Back home, William Wilberforce and Thomas Clarkson amassed abundant evidence of these atrocities and inhumanities.
They were, of course, countered by those who argued that slavery had biblical authority.
The Oxford Companion to the Bible lists 16 passages that supported slavery, in both Old and New Testaments. Jesus, as far as we know, never condemned slavery. The apostle Paul describes himself as “a slave for Christ”; several of his letters treat slavery as normal.
Against those views, Samuel Wesley and George Whitefield (the founders of Methodism), Quakers, and evangelical Anglicans quoted their own verses opposing slavery. From the beginning, they argued, Christian churches freed slaves.
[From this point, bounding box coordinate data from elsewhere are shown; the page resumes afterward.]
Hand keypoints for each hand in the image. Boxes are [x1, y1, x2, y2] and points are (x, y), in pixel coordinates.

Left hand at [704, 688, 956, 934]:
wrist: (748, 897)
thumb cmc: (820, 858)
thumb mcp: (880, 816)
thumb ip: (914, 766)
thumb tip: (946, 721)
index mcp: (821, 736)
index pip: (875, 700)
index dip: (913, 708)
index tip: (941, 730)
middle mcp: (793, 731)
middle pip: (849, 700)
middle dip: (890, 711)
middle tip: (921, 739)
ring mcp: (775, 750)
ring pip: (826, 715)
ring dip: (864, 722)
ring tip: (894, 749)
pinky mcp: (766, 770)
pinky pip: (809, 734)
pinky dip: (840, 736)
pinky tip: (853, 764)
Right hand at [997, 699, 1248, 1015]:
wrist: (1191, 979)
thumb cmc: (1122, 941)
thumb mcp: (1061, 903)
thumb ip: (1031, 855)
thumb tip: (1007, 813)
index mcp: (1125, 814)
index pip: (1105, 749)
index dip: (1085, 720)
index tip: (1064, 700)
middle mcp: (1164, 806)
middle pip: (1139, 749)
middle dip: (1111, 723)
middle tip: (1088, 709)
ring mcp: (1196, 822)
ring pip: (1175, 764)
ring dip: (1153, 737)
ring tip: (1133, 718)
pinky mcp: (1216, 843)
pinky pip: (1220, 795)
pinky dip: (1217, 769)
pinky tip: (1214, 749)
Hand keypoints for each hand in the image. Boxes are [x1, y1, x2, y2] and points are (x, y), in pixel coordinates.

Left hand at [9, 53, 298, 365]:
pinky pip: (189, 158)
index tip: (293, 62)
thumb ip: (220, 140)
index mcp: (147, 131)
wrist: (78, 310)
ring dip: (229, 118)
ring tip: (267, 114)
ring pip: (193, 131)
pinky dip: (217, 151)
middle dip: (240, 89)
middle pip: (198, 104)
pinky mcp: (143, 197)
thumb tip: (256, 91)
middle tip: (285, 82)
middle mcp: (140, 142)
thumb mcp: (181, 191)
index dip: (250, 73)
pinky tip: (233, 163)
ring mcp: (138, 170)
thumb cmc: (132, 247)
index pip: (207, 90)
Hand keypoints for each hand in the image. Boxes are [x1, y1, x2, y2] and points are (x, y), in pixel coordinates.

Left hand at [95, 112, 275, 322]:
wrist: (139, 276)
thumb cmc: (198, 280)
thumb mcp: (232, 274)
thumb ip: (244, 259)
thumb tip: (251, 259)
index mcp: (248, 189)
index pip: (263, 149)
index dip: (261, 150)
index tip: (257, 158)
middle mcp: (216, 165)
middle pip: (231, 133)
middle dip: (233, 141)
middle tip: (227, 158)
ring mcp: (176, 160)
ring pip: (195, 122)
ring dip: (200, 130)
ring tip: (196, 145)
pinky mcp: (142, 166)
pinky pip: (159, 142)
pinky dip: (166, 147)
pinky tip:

Paul\’s letters instructed the churches in Galatia and Colossae that “there is neither Jew nor Greek, neither slave nor free, neither male nor female, for you are all one in Christ…”
The debate, says the Oxford Companion, provoked “the hitherto unthinkable idea that the Bible could be divided against itself.”
The abolition of slavery was the opening movement of a symphony of change that is still going on. Its vision led directly to the civil rights marches of the 1960, the Vietnam protests of the 1970s, liberation and feminist theology…
The world has never been the same since March 25, 1807. And it can never again return to what it once was.